====== 本文抜粋
韓国では新型コロナウイルスの感染拡大に歯止めがかからず、医療崩壊の危機に瀕しています。なぜこんなに急速に感染が広がったのか出石 直(いでいし・ただし)解説委員です。
Q1、ムン・ジェイン大統領、困った表情ですね。
A1、韓国では、新型コロナウイルスの新規感染者数が7500人近くに達していて過去最高に迫る勢いです。重症患者用の病床の稼働率も80%前後と医療の逼迫が続いています。
Q2、韓国は新型コロナ対策が進んでいたはずではなかったのですか?
A2、ドライブスルー方式のPCR検査やスマートフォンのアプリを利用した感染者の追跡など進んだ感染防止策がとられていました。ワクチン接種も日本とほぼ同じ頃に始まり、18歳以上では90%以上がすでに2回目の接種を済ませています。
Q3、それにも関わらず、こんなに感染が拡大してしまったのはどうしてなのでしょうか?
A3、規制を緩和するのが早過ぎたからと専門家は指摘しています。ムン・ジェイン政権は先月、日常生活の回復を目指して段階的に規制を緩和するウィズコロナ政策に舵を切りました。先月1日からは飲食店などの営業時間の制限が解除され、私的な集まりの人数制限も緩和されました。ところがこれをきっかけに街の雰囲気はいっきに緩み感染が急拡大してしまったのです。第二弾の規制緩和は見送られ、先週からは飲食店などの営業時間も再び夜9時までに短縮されました。
============
====== 元データ
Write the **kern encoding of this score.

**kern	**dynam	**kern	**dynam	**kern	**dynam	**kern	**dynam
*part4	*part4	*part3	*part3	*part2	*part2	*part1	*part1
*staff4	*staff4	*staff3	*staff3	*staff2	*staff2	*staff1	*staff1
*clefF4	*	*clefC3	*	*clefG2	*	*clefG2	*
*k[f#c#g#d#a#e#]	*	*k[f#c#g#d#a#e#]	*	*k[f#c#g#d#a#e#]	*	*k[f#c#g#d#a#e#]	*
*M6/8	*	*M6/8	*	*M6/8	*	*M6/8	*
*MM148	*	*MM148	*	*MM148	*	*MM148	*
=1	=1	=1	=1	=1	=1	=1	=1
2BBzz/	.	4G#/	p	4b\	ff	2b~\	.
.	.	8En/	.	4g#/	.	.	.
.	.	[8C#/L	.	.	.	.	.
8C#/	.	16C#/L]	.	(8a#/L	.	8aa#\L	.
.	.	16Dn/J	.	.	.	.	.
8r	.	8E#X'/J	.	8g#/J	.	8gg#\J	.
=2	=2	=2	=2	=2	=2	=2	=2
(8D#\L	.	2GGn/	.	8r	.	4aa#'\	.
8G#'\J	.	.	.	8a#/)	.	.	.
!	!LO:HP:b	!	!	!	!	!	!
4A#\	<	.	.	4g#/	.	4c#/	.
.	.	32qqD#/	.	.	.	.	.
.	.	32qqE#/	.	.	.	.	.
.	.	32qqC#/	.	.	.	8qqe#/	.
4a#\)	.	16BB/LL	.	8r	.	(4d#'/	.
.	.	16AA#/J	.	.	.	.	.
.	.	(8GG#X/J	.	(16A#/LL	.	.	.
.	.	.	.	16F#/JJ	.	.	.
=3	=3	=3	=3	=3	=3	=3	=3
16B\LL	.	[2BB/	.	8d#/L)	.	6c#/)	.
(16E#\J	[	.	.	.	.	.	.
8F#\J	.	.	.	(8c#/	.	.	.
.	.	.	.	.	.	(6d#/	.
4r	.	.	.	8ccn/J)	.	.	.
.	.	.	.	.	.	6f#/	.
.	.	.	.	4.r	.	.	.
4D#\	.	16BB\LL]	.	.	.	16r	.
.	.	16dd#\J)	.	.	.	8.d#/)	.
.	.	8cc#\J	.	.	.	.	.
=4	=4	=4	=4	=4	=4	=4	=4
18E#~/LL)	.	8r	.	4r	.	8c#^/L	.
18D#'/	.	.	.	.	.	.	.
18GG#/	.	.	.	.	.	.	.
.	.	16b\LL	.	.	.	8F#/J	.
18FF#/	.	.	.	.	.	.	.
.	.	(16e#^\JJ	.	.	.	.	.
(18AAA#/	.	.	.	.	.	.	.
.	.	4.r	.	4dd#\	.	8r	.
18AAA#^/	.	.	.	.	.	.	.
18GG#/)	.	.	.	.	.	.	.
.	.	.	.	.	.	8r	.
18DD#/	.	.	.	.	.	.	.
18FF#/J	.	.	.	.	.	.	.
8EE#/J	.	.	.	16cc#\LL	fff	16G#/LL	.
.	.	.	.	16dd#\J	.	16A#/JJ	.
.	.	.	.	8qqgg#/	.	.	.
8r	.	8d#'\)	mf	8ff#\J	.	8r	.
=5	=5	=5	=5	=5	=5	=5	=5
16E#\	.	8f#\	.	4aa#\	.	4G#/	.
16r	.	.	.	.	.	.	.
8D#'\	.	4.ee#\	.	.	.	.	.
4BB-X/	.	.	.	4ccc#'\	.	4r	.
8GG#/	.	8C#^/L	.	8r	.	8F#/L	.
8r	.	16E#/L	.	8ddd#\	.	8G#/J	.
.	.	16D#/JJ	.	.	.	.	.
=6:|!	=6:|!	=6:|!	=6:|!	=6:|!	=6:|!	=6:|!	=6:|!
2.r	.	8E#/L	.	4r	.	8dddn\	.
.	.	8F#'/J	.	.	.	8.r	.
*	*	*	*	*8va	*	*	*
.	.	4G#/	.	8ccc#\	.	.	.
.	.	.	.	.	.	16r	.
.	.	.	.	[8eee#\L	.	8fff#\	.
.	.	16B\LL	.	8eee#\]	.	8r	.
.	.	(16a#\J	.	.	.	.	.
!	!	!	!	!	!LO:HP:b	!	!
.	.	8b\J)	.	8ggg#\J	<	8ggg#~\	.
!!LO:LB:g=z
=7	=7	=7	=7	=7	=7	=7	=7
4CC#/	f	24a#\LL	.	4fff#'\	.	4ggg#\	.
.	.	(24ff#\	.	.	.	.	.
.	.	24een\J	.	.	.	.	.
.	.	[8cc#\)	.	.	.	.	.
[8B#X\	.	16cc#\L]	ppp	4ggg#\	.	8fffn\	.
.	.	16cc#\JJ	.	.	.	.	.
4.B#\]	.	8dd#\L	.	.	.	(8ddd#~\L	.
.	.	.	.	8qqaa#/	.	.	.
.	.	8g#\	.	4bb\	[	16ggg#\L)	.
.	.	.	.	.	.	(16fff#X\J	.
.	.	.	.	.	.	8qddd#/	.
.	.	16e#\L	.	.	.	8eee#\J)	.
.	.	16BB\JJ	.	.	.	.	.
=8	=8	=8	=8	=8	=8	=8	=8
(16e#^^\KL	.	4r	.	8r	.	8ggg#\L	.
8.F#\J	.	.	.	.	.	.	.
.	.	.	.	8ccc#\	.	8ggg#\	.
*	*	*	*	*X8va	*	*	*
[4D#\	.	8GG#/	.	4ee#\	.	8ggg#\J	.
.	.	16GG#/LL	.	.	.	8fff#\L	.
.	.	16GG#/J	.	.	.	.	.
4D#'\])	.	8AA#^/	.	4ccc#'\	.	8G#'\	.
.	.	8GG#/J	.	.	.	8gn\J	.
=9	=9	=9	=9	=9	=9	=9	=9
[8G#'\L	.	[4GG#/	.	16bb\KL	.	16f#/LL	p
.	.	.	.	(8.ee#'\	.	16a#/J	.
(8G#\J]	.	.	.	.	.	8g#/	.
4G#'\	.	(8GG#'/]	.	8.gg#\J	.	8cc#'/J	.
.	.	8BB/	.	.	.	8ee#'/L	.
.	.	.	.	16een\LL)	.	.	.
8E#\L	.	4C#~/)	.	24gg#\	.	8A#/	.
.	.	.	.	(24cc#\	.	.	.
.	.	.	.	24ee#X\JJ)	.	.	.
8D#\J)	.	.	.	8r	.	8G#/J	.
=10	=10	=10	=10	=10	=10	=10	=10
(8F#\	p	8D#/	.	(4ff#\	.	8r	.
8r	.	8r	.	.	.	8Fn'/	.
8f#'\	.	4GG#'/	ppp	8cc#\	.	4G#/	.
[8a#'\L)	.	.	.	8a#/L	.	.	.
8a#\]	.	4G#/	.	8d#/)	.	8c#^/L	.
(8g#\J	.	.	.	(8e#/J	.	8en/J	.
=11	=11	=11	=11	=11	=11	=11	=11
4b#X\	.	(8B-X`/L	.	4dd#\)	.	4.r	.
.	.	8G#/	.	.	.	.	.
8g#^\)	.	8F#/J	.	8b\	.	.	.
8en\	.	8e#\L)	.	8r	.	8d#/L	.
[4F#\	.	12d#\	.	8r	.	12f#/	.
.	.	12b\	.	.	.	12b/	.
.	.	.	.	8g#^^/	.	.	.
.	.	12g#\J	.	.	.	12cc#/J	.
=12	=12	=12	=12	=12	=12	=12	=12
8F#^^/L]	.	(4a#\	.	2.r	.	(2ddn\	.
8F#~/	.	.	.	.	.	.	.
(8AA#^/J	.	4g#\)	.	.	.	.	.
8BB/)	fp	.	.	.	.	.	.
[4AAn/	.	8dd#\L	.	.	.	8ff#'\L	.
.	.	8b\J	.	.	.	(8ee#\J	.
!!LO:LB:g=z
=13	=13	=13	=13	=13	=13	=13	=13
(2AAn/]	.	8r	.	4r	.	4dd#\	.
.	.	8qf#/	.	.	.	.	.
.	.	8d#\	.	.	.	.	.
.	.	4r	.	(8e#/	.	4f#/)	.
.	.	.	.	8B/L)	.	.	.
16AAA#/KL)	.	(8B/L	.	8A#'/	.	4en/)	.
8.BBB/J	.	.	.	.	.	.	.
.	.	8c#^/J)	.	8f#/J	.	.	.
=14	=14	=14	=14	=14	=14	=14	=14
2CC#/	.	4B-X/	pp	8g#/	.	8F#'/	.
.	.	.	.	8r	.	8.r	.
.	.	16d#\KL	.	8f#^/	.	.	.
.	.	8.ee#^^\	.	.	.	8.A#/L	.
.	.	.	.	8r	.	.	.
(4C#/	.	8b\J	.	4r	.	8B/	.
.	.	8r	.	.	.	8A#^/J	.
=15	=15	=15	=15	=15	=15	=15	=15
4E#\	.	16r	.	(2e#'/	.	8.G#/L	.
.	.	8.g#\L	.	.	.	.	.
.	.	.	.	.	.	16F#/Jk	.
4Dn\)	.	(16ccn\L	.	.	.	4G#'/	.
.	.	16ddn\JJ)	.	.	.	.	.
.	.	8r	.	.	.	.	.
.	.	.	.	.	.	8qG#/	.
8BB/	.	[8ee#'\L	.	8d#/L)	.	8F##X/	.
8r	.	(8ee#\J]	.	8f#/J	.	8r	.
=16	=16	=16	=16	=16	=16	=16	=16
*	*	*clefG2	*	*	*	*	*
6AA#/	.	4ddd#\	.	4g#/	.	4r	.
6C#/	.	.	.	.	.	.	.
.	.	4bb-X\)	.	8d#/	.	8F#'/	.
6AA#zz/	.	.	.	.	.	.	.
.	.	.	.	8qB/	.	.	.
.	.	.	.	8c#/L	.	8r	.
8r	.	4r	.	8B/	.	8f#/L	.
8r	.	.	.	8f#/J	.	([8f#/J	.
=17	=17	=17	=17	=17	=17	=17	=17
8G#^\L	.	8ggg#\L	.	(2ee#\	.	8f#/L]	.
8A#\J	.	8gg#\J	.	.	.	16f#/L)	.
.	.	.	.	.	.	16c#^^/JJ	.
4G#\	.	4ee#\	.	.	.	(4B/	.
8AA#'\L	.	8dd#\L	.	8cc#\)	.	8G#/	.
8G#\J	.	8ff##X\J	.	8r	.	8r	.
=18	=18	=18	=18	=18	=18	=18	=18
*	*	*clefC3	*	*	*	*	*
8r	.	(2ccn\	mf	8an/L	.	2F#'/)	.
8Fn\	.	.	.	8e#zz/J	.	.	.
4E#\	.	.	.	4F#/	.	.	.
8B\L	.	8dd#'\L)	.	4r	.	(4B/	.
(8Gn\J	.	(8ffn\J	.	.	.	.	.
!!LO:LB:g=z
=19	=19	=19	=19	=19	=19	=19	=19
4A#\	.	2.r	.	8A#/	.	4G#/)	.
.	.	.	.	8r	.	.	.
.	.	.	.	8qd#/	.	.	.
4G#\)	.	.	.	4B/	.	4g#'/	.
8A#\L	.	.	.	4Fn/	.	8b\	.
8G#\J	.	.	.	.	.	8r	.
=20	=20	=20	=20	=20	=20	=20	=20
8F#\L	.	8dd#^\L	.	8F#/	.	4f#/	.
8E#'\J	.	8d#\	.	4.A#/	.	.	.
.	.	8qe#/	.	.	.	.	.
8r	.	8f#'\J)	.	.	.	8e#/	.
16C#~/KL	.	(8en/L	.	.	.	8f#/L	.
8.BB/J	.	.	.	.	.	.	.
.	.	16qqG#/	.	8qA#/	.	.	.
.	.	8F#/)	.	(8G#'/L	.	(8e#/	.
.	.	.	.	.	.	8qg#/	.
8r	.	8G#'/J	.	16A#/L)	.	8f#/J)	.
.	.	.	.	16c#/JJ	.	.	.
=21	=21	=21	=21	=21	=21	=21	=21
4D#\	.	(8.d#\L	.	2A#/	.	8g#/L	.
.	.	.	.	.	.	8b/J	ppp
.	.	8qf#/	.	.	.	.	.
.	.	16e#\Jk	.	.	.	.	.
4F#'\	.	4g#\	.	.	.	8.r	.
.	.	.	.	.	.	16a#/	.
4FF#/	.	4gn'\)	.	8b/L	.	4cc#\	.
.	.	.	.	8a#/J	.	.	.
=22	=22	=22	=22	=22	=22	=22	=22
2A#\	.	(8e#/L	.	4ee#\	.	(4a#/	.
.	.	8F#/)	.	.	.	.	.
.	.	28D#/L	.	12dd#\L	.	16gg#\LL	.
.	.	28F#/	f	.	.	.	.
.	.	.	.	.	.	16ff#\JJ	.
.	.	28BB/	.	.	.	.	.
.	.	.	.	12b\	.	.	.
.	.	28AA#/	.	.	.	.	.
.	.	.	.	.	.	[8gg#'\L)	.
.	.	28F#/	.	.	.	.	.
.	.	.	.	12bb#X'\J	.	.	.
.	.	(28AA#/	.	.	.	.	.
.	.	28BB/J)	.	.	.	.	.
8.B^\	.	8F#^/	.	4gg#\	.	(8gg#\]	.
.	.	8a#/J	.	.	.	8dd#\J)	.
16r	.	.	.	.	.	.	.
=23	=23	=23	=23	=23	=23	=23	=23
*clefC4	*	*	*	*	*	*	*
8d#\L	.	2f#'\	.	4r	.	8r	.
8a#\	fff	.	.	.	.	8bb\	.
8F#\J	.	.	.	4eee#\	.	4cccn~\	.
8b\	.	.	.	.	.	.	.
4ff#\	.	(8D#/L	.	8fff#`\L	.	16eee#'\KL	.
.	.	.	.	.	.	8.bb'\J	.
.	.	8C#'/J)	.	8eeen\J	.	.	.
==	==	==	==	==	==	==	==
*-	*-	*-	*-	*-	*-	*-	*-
============
• [演習問題 1] 韓国の感染状況に関する解説によれば、韓国の18歳以上で2回目のワクチン接種を済ませた人の割合はどの程度ですか。
• [演習問題 2] 韓国の感染状況に関する解説を、最後の文に続けて書き継いでください。
記録を参照する必要はありません。

• [記述解答 1] 90%以上です。

• [記述解答 2]
ムン・ジェイン大統領は「病床の確保など準備が十分でなかった」と非を認め、ウィズコロナ政策の撤回に追い込まれました。
Q4、感染拡大に歯止めをかけることはできるのでしょうか?
A4、ムン政権は、60歳以上を対象にした3回目のワクチン接種を前倒して進めることで感染拡大に歯止めをかけたいとしています。しかし韓国でもオミクロン株の市中感染も確認され、じわじわと拡がっています。すぐお隣の国での感染の急拡大、私たちも感染防止に緩みがでないよう、ひとりひとり心がけていきたいものです。